Problem description → Lines in which "shadow" appears should be pulled from the data below.
══ Data section ══
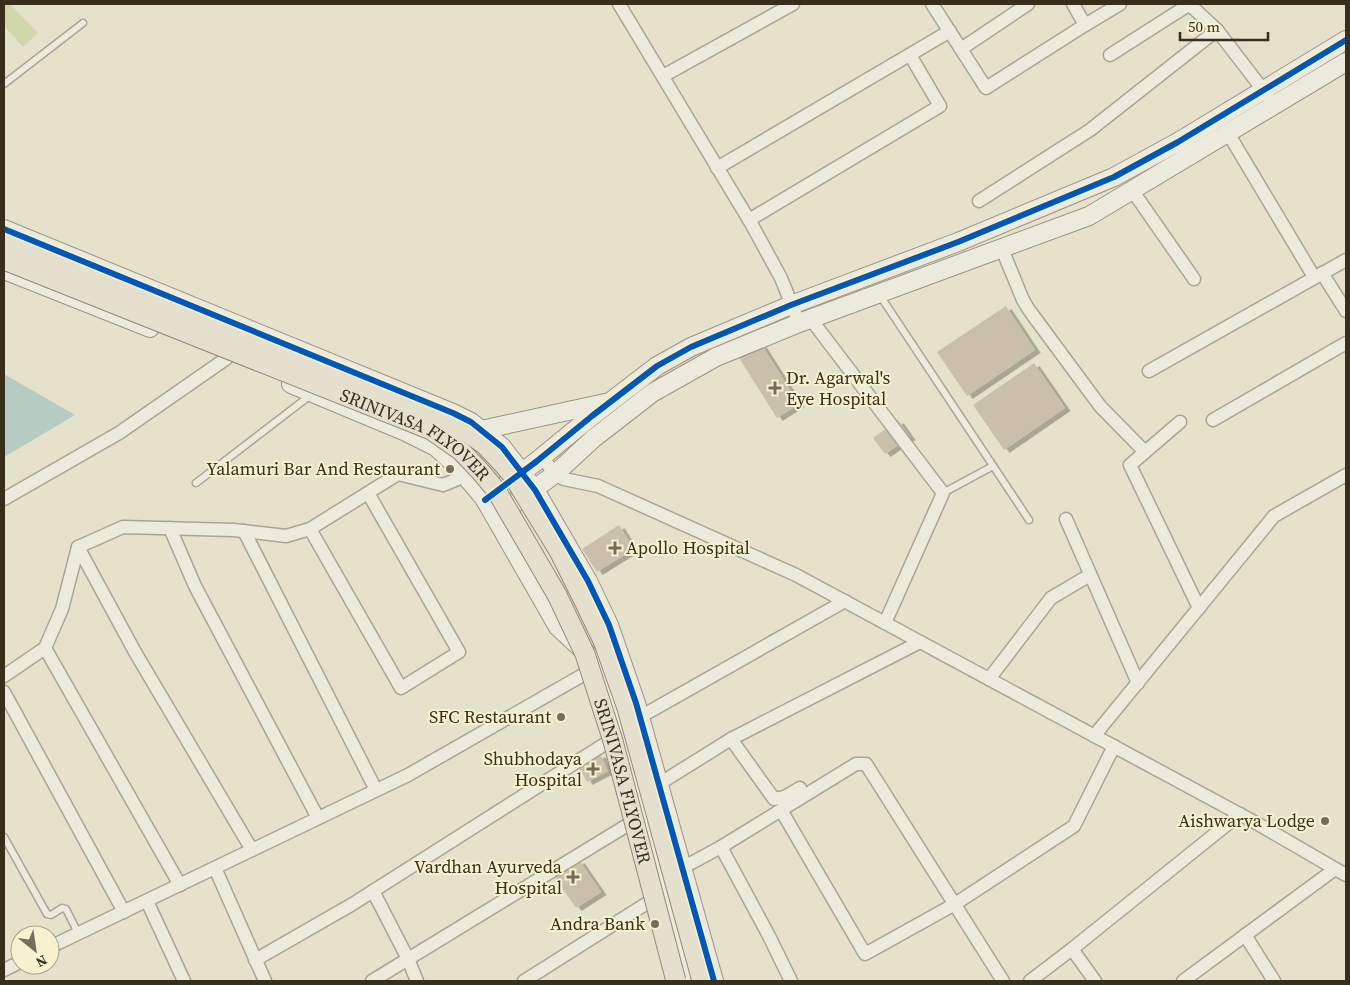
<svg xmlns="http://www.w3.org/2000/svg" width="1350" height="985" font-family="'Source Serif 4',serif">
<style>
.green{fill:#d0d7ab}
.water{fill:#b6cbc1}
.building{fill:#c9bfab;filter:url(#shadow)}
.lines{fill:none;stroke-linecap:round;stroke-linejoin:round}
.lane-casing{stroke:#a9a494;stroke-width:9}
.street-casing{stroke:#a9a494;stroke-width:15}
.secondary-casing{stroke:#999484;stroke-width:20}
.lane{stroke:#eceadc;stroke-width:6}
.street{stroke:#eceadc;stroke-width:12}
.secondary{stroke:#eceadc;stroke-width:18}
.primary-bridge-casing{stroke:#8f8a7a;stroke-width:21;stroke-linecap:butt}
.primary-bridge{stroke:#e4e0cd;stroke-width:19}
.cycleway-casing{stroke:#f7f1cf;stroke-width:9}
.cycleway{stroke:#0057b8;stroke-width:6}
.poi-dot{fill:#756d59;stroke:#f7f1cf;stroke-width:2}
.labels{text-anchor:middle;stroke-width:4;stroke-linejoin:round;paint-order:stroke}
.poi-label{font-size:18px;fill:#382e1c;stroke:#f7f1cf;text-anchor:end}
.street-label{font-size:18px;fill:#382e1c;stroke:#f7f1cf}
</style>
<defs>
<filter id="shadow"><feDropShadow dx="5.5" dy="3" stdDeviation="0" flood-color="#0004"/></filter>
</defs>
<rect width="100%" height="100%" fill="#e5e1ca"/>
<path class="green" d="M7,4H10L38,33L23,47L4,26V6Z"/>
<path class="water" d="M4,374L75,415L4,457Z"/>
<g class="building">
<path d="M1006,306L1035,350L967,396L937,352Z"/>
<path d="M761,344L799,404L777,418L739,358Z"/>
<path d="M1034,363L1065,408L1004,450L973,405Z"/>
<path d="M898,420L910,437L885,454L873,438Z"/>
<path d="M619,525L634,549L597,572L582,549Z"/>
<path d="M600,754L608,771L587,782L578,765Z"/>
<path d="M579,860L601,892L576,908L554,876Z"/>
</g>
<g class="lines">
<g class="lane-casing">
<g id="lane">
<path d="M4,84L83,23"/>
<path d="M879,294L1029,520"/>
<path d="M196,483L312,394"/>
<path d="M943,493L993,466"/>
<path d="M4,837L47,914L51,915L62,908L66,909L78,933"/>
</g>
</g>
<g class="street-casing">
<g id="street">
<path d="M619,4L752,225L781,278L799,323"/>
<path d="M932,4L986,88L1085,25L1073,4"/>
<path d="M1190,5L1217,30"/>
<path d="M1085,25L1120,4"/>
<path d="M961,49L1028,4"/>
<path d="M1110,55L1190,4"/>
<path d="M663,76L793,4"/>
<path d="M1228,133L1314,277"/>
<path d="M717,168L950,31"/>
<path d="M1132,190L1194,279"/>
<path d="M979,201L1090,130L1217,30L1267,95"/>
<path d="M749,220L940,106L910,55"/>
<path d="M1002,249L1023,300L1029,310L1100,406L1145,452"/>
<path d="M1322,273L1346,311"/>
<path d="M810,318L943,493L885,623"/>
<path d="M1149,371L1346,260"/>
<path d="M1213,420L1346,343"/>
<path d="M1180,422L1130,465L1199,608"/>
<path d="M542,457L555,474L564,479L598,486L796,575L1258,824L1346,875"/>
<path d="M4,499L119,433L227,358"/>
<path d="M1066,519L1138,683"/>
<path d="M170,528L195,586L318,818"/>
<path d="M310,529L401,688L459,652L368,493"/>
<path d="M244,531L376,790"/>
<path d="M45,648L180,885"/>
<path d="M4,676L45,648L62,609L78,547"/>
<path d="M989,679L1051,598L1090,575"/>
<path d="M4,692L124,912"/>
<path d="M640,717L845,601"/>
<path d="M1094,736L1274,516L1346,475"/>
<path d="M731,739L774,799L785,797L800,788"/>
<path d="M659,784L731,739L920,642"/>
<path d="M781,810L865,954L955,904L1074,826L1114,746"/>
<path d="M721,847L769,936L791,981"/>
<path d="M252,850L135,652L78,547L123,527L234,530L286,536L310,529L398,474L443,485L465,476"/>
<path d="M215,868L265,981"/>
<path d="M682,868L721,847L856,764H866L1003,981"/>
<path d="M373,891L408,959L417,981"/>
<path d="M147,901L184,981"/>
<path d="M1245,935L1274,981"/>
<path d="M50,947L408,775L595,668"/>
<path d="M1072,949L1240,814"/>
<path d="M255,960L351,905L619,735"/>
<path d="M4,970L20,962"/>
<path d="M372,981L639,818"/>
<path d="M524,981L660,895"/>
<path d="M1030,981L1072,949L1095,981"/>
<path d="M1183,981L1335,869"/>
</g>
</g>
<g class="secondary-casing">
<g id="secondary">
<path d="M4,229L453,413L471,422L502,447L535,490L588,581L609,625L636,703L714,981"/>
<path d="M4,270L150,328"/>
<path d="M291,384L406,432L436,447L457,466L484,498L558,627L600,666L607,684L689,981"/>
<path d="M481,430L605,403"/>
<path d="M485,500L537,461L592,416L657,366L691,347L791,305L958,242L1114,177L1178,142L1346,40"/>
<path d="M496,517L555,474L594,438L652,393L716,357L799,323L1089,216L1346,62"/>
</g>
</g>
<use href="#lane" class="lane"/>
<use href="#street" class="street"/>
<use href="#secondary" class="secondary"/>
<g class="primary-bridge-casing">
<g id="primary-bridge">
<path d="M4,241L434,417L470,434L485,445L503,464L513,476L559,551L585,603L604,643L627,708L702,981"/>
<path id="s1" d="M4,260L431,430L461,451L480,471L496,490L557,595L585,654L613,741L676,981"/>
</g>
</g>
<use href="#primary-bridge" class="primary-bridge"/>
<g class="cycleway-casing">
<g id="cycleway">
<path d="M4,229L453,413L471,422L502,447L535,490L588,581L609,625L636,703L714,981"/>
<path d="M485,500L537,461L592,416L657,366L691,347L791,305L958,242L1114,177L1178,142L1346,40"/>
</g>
</g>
<use href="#cycleway" class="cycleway"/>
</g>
<g class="poi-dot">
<path d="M772.5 380.5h5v5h5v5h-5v5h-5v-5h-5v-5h5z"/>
<circle cx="450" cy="469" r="5"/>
<path d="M612.5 540.5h5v5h5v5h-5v5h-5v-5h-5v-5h5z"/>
<circle cx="561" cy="717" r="5"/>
<path d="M590.5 761.5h5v5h5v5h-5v5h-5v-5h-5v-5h5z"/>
<circle cx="1325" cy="821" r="5"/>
<path d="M570.5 869.5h5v5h5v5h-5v5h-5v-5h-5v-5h5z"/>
<circle cx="655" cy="924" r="5"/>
</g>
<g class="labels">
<g class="poi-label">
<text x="786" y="384" text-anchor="start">Dr. Agarwal's<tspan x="786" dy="21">Eye Hospital</tspan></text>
<text x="440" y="475">Yalamuri Bar And Restaurant</text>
<text x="626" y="554" text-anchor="start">Apollo Hospital</text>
<text x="551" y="723">SFC Restaurant</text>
<text x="582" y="765">Shubhodaya<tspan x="582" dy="21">Hospital</tspan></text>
<text x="1315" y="827">Aishwarya Lodge</text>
<text x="562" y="873">Vardhan Ayurveda<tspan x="562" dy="21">Hospital</tspan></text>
<text x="645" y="930">Andra Bank</text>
</g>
<g class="street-label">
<text dy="6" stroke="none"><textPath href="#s1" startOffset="448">SRINIVASA FLYOVER</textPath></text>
<text dy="6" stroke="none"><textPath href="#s1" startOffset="868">SRINIVASA FLYOVER</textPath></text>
</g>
</g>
<rect width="1350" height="985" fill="none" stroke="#382e1c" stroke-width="10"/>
<g transform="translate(35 950) rotate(150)"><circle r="24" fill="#f7f1cf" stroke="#aba387"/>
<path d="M0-4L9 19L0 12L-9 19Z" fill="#756d59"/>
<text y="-8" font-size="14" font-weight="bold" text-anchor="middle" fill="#382e1c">N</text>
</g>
<path d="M1180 32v8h88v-8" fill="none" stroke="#382e1c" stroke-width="2.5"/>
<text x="1188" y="32" font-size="15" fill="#382e1c" stroke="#f7f1cf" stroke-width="4" paint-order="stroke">50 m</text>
</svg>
═══
Task response →
.building{fill:#c9bfab;filter:url(#shadow)}
<filter id="shadow"><feDropShadow dx="5.5" dy="3" stdDeviation="0" flood-color="#0004"/></filter>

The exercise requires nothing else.